> **Activity**
Your job with the data below is to output exactly the lines from the one holding "Запчасти для Panasonic" down to the one holding "Cualquier asunto relacionado", both included, and no others.

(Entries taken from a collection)
*** Block opens ***
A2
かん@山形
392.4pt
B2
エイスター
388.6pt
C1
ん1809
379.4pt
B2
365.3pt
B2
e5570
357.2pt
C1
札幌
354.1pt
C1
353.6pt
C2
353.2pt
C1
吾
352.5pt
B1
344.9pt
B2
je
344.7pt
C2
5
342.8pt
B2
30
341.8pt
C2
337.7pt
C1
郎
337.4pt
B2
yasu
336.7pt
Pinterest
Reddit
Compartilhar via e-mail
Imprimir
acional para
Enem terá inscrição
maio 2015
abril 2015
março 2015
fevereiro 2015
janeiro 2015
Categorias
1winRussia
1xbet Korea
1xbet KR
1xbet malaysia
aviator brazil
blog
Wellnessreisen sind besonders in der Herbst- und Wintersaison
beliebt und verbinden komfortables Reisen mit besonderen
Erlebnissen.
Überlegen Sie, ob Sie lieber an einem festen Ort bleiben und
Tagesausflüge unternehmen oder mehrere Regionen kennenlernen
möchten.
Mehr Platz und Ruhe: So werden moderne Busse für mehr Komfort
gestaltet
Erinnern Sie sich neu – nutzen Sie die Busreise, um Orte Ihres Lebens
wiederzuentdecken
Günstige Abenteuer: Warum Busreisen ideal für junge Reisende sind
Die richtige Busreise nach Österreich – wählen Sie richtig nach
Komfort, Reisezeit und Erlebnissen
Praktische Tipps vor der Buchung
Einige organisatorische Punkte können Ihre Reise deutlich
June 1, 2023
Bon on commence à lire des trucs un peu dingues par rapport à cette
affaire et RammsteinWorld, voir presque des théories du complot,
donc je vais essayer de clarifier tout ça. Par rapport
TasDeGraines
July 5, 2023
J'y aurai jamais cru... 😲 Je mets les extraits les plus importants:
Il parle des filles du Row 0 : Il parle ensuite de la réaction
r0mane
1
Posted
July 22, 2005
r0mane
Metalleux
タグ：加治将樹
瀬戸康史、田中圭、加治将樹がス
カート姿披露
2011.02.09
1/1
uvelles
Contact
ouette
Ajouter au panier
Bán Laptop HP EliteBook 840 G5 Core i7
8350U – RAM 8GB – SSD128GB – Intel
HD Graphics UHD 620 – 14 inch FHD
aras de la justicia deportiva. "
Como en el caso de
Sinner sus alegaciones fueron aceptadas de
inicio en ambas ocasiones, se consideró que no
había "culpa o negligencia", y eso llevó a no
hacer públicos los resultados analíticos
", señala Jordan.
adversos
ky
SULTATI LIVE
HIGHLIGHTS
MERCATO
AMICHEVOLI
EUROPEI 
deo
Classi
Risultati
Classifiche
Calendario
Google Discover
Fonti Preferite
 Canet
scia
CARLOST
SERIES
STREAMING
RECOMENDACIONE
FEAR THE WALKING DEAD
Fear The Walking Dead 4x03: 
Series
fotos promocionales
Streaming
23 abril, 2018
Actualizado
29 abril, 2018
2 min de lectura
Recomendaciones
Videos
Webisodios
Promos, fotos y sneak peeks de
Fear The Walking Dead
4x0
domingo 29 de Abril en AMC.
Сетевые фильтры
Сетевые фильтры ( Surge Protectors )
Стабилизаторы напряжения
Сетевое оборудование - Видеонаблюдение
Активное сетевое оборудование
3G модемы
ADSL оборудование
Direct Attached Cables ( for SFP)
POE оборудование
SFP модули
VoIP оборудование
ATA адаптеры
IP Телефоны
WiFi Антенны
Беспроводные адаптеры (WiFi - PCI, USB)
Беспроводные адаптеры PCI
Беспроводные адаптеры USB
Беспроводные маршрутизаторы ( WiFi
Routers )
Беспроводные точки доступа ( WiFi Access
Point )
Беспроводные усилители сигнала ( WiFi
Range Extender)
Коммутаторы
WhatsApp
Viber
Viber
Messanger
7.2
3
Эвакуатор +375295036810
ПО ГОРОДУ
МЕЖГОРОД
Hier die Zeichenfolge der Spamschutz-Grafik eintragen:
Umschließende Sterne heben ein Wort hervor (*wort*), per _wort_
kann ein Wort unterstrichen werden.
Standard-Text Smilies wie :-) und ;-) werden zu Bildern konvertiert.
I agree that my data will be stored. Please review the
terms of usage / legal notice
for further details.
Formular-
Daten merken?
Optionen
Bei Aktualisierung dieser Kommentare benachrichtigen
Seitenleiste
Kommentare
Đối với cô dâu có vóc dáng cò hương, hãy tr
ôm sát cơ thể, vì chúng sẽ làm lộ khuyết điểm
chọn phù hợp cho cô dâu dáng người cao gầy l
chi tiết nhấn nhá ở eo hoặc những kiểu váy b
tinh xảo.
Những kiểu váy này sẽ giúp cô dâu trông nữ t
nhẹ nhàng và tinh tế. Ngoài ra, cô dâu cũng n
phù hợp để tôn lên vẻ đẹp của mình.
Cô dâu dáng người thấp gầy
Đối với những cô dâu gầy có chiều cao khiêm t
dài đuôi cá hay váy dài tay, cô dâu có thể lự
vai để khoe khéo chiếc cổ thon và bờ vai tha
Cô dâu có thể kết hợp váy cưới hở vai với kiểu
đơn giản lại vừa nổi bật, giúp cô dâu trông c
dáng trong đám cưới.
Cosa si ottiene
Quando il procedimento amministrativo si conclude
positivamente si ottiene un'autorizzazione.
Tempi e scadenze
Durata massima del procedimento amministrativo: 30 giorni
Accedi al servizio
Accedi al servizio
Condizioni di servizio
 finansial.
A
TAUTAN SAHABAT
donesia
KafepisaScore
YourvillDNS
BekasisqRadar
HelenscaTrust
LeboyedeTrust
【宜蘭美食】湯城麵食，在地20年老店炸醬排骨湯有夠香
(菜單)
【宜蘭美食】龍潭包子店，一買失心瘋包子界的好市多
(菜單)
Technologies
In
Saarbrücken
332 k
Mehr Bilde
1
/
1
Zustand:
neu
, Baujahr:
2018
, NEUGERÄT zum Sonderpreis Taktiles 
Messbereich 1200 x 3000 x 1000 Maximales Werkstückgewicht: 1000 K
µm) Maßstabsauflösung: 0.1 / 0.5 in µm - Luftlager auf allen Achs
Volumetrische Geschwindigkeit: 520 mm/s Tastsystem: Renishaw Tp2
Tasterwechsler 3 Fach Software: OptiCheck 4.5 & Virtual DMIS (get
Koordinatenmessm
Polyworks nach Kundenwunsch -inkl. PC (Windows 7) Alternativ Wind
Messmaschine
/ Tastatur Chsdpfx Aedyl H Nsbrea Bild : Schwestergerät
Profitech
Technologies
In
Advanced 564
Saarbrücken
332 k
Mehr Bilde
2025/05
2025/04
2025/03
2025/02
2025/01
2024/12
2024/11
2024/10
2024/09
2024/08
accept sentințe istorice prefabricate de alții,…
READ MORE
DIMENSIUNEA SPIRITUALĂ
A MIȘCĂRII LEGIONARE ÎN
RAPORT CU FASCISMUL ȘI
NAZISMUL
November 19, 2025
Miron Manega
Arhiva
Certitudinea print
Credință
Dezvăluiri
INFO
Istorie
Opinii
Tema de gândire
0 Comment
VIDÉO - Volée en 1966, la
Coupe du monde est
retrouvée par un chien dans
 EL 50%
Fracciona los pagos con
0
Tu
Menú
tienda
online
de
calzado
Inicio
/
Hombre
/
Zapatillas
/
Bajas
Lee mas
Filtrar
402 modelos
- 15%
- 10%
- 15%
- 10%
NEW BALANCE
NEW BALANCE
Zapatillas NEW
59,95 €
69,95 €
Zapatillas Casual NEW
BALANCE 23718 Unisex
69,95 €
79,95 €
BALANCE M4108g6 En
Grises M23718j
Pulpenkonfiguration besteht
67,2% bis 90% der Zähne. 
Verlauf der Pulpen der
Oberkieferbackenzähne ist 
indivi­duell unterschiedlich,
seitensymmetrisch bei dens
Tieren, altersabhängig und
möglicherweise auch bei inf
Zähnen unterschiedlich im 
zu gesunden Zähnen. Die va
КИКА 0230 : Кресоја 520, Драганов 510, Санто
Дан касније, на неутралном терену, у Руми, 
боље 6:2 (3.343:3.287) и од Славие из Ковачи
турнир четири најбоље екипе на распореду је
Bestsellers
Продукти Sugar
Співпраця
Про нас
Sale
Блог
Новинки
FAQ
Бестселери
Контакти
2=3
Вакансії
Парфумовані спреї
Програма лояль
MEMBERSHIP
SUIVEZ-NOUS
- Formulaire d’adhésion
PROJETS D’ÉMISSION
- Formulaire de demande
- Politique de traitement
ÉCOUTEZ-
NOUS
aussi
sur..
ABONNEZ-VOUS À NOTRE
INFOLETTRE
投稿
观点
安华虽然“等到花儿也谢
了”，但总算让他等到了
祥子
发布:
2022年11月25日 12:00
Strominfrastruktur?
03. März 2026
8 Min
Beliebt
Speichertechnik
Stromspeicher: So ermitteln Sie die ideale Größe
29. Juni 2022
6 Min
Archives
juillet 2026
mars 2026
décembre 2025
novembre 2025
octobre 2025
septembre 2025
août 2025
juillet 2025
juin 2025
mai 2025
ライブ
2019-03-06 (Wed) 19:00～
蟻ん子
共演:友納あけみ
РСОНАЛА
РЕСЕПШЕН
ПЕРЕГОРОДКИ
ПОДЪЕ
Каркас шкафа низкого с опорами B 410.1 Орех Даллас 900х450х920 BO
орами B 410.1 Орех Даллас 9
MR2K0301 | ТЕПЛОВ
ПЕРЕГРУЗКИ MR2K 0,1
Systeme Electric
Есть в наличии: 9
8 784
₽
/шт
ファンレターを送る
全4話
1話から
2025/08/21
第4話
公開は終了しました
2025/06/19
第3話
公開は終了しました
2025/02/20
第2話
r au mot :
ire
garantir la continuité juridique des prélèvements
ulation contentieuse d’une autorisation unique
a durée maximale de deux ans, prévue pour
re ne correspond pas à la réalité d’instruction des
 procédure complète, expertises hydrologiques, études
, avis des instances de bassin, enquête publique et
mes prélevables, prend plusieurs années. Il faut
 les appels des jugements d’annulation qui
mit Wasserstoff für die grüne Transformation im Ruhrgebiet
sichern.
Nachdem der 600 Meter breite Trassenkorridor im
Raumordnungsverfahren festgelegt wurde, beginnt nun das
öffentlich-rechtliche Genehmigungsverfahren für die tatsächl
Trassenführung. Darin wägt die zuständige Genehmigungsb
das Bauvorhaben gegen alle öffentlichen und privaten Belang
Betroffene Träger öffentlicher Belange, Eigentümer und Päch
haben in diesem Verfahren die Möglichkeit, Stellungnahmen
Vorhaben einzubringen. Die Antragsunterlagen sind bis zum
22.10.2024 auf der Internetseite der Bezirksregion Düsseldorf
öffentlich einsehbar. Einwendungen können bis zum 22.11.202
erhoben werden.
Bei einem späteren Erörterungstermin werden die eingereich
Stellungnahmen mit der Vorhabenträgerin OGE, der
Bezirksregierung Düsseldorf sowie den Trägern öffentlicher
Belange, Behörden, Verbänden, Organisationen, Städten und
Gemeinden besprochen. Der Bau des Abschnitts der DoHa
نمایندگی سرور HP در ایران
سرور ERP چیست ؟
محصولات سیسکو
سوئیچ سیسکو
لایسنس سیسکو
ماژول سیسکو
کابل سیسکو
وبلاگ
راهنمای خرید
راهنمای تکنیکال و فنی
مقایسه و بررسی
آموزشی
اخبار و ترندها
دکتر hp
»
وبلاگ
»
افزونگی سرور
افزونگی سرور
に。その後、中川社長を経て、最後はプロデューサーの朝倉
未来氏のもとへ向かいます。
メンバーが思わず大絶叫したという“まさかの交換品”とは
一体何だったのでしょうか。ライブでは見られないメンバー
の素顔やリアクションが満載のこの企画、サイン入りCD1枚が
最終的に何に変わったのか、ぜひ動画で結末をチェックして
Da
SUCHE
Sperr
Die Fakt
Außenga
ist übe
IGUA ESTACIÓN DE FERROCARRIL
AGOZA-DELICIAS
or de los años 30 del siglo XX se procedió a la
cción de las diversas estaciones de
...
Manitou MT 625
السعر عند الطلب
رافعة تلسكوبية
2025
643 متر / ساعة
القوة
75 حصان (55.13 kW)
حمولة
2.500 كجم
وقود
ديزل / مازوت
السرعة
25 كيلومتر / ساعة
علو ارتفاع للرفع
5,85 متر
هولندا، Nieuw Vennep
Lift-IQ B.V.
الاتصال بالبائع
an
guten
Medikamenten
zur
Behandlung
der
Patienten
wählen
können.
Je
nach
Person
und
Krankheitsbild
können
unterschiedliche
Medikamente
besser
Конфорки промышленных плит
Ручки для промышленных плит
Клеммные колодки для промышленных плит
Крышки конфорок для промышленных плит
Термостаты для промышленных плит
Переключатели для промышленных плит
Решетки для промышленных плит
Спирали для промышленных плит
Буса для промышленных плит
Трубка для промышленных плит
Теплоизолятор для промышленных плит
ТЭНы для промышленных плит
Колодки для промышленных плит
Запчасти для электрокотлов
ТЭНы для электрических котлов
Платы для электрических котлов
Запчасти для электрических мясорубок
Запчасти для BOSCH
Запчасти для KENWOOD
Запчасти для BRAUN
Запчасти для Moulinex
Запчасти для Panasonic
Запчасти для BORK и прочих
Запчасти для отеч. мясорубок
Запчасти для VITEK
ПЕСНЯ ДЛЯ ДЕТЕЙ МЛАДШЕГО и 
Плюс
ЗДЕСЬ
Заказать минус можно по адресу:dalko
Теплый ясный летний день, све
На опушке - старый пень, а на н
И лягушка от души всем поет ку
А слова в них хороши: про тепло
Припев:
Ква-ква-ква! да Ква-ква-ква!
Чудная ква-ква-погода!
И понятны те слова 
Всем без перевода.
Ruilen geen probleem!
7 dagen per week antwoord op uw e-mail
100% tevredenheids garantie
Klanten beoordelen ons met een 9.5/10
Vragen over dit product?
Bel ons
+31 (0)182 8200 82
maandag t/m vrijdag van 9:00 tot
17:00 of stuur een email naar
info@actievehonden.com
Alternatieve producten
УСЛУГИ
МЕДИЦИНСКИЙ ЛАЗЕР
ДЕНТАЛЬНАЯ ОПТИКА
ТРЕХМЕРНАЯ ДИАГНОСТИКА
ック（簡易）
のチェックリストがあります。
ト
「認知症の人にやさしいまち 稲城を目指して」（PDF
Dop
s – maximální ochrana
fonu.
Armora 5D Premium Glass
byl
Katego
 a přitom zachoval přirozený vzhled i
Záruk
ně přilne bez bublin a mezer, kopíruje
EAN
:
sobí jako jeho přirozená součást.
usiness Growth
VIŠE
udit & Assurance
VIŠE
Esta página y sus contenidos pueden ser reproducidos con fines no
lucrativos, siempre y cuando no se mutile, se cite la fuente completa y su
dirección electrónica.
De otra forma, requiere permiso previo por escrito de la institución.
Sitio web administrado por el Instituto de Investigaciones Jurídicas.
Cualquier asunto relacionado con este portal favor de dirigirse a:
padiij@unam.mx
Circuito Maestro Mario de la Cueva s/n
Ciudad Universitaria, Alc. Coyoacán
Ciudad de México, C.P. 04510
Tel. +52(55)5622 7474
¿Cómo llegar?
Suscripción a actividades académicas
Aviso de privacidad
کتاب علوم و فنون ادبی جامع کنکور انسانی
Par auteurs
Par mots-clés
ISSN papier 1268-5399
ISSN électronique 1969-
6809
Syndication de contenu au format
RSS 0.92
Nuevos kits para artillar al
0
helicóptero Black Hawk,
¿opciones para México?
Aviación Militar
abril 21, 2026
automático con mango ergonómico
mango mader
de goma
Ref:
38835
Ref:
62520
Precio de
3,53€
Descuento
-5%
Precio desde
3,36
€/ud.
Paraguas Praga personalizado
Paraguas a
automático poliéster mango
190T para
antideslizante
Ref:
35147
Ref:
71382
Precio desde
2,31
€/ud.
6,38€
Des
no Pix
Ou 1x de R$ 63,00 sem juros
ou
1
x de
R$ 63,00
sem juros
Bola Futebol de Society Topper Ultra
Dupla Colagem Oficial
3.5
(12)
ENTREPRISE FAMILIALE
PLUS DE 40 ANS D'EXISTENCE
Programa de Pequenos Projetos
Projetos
*** Block closes ***
> **Reply**
Запчасти для Panasonic
Запчасти для BORK и прочих
Запчасти для отеч. мясорубок
Запчасти для VITEK
ПЕСНЯ ДЛЯ ДЕТЕЙ МЛАДШЕГО и 
Плюс
ЗДЕСЬ
Заказать минус можно по адресу:dalko
Теплый ясный летний день, све
На опушке - старый пень, а на н
И лягушка от души всем поет ку
А слова в них хороши: про тепло
Припев:
Ква-ква-ква! да Ква-ква-ква!
Чудная ква-ква-погода!
И понятны те слова 
Всем без перевода.
Ruilen geen probleem!
7 dagen per week antwoord op uw e-mail
100% tevredenheids garantie
Klanten beoordelen ons met een 9.5/10
Vragen over dit product?
Bel ons
+31 (0)182 8200 82
maandag t/m vrijdag van 9:00 tot
17:00 of stuur een email naar
info@actievehonden.com
Alternatieve producten
УСЛУГИ
МЕДИЦИНСКИЙ ЛАЗЕР
ДЕНТАЛЬНАЯ ОПТИКА
ТРЕХМЕРНАЯ ДИАГНОСТИКА
ック（簡易）
のチェックリストがあります。
ト
「認知症の人にやさしいまち 稲城を目指して」（PDF
Dop
s – maximální ochrana
fonu.
Armora 5D Premium Glass
byl
Katego
 a přitom zachoval přirozený vzhled i
Záruk
ně přilne bez bublin a mezer, kopíruje
EAN
:
sobí jako jeho přirozená součást.
usiness Growth
VIŠE
udit & Assurance
VIŠE
Esta página y sus contenidos pueden ser reproducidos con fines no
lucrativos, siempre y cuando no se mutile, se cite la fuente completa y su
dirección electrónica.
De otra forma, requiere permiso previo por escrito de la institución.
Sitio web administrado por el Instituto de Investigaciones Jurídicas.
Cualquier asunto relacionado con este portal favor de dirigirse a:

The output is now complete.